James Webb Telescope parts

Integrating Additive Manufacturing without Inhibiting Machining

Mitsui Seiki has been experimenting with how to use metal cutting and metal deposition effectively with the same machine tool without having to compromise the advantages of either.

Mitsui Seiki is a machine tool builder that aims to excel in the area of precision. It provides machines, often custom-engineered, to meet machining challenges related to high-value parts with particularly demanding tolerances. Therefore, the company’s introduction of additive manufacturing as a capability it can now deliver might seem like an odd fit. Additive manufacturing—building up parts or features through a controlled process of adding material in layers—cannot by itself achieve anything like the fine tolerances that machining can.

But Robb Hudson, technology and business development manager for the company, says additive manufacturing is an addition to machining that brings both design freedom and process efficiency to complement machining’s precision. And by consolidating more of a part’s processing into a single machine, it potentially reduces part handling, which facilitates precision as well. During the past year or more that the company has been preparing to come to market with additive capability, he says, it has been experimenting with how to use metal cutting and metal deposition effectively within the same machine tool, without having to compromise the effectiveness or promise of either capability.

Mr. Hudson says essentially any of the company’s machines can now be made available as a hybrid system, capable of both additive and subtractive operations. A hybrid model of the company’s Vertex five-axis machining center will now be a standard product. The additive capability comes from the company’s partnership with Hybrid Manufacturing Technologies, a firm jointly based in Texas and the UK that offers a system for integrating additive manufacturing capability into an existing machine tool. The Hybrid Manufacturing head performs metal additive manufacturing through laser cladding, feeding metal powder into a pool that is melted by a laser. The head mounts in the machine’s spindle using a toolholder, and when it is not in use, it waits in the machine’s carousel alongside other tools.

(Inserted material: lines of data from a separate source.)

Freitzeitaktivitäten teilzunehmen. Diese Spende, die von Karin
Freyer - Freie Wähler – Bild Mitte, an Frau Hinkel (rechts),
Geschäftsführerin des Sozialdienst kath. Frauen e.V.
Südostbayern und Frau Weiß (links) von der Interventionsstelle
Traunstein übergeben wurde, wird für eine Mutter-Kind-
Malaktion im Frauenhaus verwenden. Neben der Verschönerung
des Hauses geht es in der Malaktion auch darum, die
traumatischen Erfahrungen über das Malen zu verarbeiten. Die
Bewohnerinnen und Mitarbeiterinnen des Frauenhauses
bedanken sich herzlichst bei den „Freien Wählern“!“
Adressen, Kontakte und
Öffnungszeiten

Yet integrating additive capability into the machine is not as simple as adding this head. The machine itself is also modified for safe use of the laser, as well as to enable powder flow. And if the full machining capabilities are to remain available, then new processing techniques along with other machine modifications are in order, too.

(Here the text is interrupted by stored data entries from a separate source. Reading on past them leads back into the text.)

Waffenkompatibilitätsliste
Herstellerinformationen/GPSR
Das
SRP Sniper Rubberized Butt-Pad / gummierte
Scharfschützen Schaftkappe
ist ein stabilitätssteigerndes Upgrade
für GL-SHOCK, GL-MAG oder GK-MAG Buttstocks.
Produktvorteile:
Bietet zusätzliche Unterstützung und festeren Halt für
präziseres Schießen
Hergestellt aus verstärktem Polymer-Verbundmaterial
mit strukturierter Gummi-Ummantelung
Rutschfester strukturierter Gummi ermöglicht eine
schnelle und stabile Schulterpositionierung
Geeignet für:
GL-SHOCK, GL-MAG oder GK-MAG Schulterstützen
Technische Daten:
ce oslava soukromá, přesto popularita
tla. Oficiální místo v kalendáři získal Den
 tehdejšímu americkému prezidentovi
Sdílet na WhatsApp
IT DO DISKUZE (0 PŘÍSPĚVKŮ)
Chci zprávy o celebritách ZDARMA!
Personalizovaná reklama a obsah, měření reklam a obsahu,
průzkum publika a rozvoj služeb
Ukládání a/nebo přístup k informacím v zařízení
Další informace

For example, what about coolant? Generally, coolant and lasers don’t mix, Mr. Hudson observes. But as part of the testing of additive/subtractive processing at Mitsui Seiki’s headquarters in Japan, the company has refined a process for using flood coolant extensively within a cycle that also includes additive layering. In this process, an air blow-off operation removes much of the volume of coolant still clinging to the part, followed by the laser applied at a wide focus to evaporate the rest. The surface dried in this way is ready for a new feature to be grown onto it through laser cladding.

A similarly important consideration is protection of the machine. Because some metal powder invariably escapes, preserving the machining precision demands ensuring that the powder does not affect sensitive mechanical systems such as the ballscrews and ways. Here, the company was able to draw on extensive prior experience, Mr. Hudson says. Guarding and other kinematic protections the company has engineered for machining centers used in precision graphite milling have been adapted to protect the machine against metal powder.

The reward for all of this development will be the opportunity to deliver much more manufacturing capability within a single cycle and bring much more of a part’s production into a single machine. CNC machining is the solution for tight precision, while additive manufacturing is potentially the solution where a high level of geometric complexity is needed. Those two benefits need not be separate—a part that includes geometrically challenging features is now also a part that can be machined to tight tolerances, without any handling or travel needed to transition between those objectives.

Indeed, that promise is particularly beneficial to manufacturers in the aerospace industry, Mr. Hudson says. A large portion of the machine tool builder’s customers are in this sector. “Their aim is often the buy-to-fly ratio, or how much material they have to purchase versus how much is left once all of the part’s machining is done,” he says. Buy-to-fly ratios are often high to machine elaborate aircraft components out of solid billet or even out of forgings, meaning material waste is high. But hybrid manufacturing offers a solution here as well. That is, instead of an oversize workpiece going into the machine to get much of its material cut away, what if a workpiece that was actually incomplete went into the machine instead? For material efficiency, some of this part’s features would still be produced through machining, while other features—narrow fins and other projections, for example—could instead be produced cost-effectively by additively building them on.